*** Opening MATERIAL PROVIDED ***
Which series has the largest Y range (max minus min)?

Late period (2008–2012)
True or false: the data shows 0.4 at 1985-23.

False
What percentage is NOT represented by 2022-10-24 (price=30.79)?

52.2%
*** Closing MATERIAL PROVIDED ***
*** Opening MATERIAL PROVIDED ***
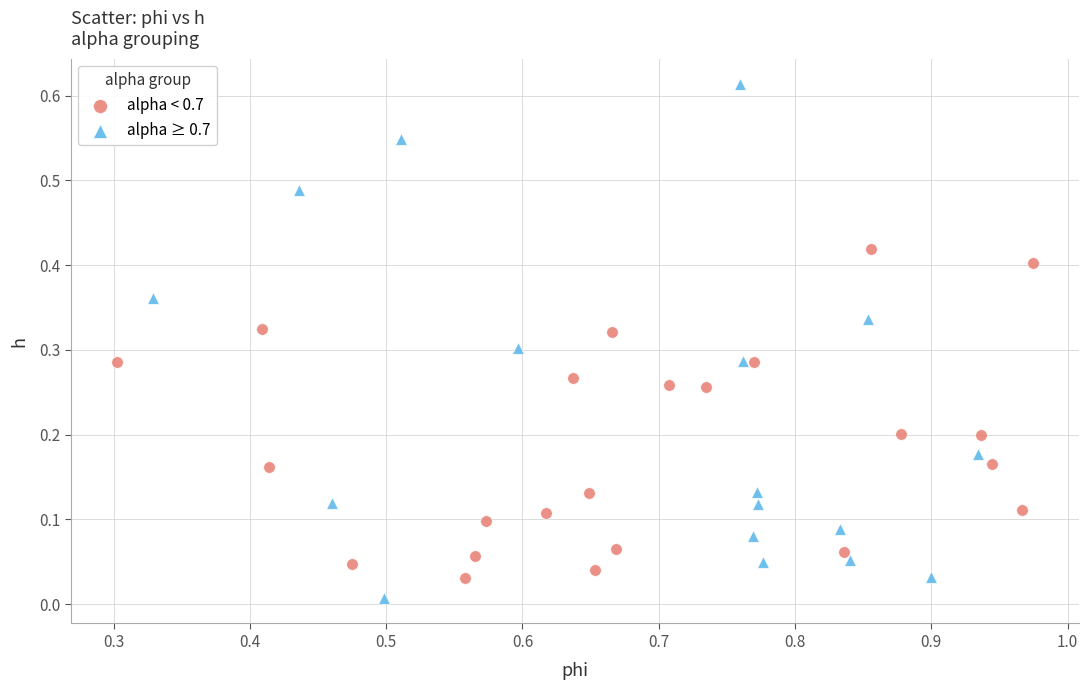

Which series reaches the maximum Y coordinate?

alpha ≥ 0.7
*** Closing MATERIAL PROVIDED ***
PROBLEM DETAILS »
Quote the entries above word for word, starting with the line containing "Late period (2008–2012)" and ending with the line containing "What percentage is", including both of those lines.

WRITTEN RESPONSE »
Late period (2008–2012)
True or false: the data shows 0.4 at 1985-23.

False
What percentage is NOT represented by 2022-10-24 (price=30.79)?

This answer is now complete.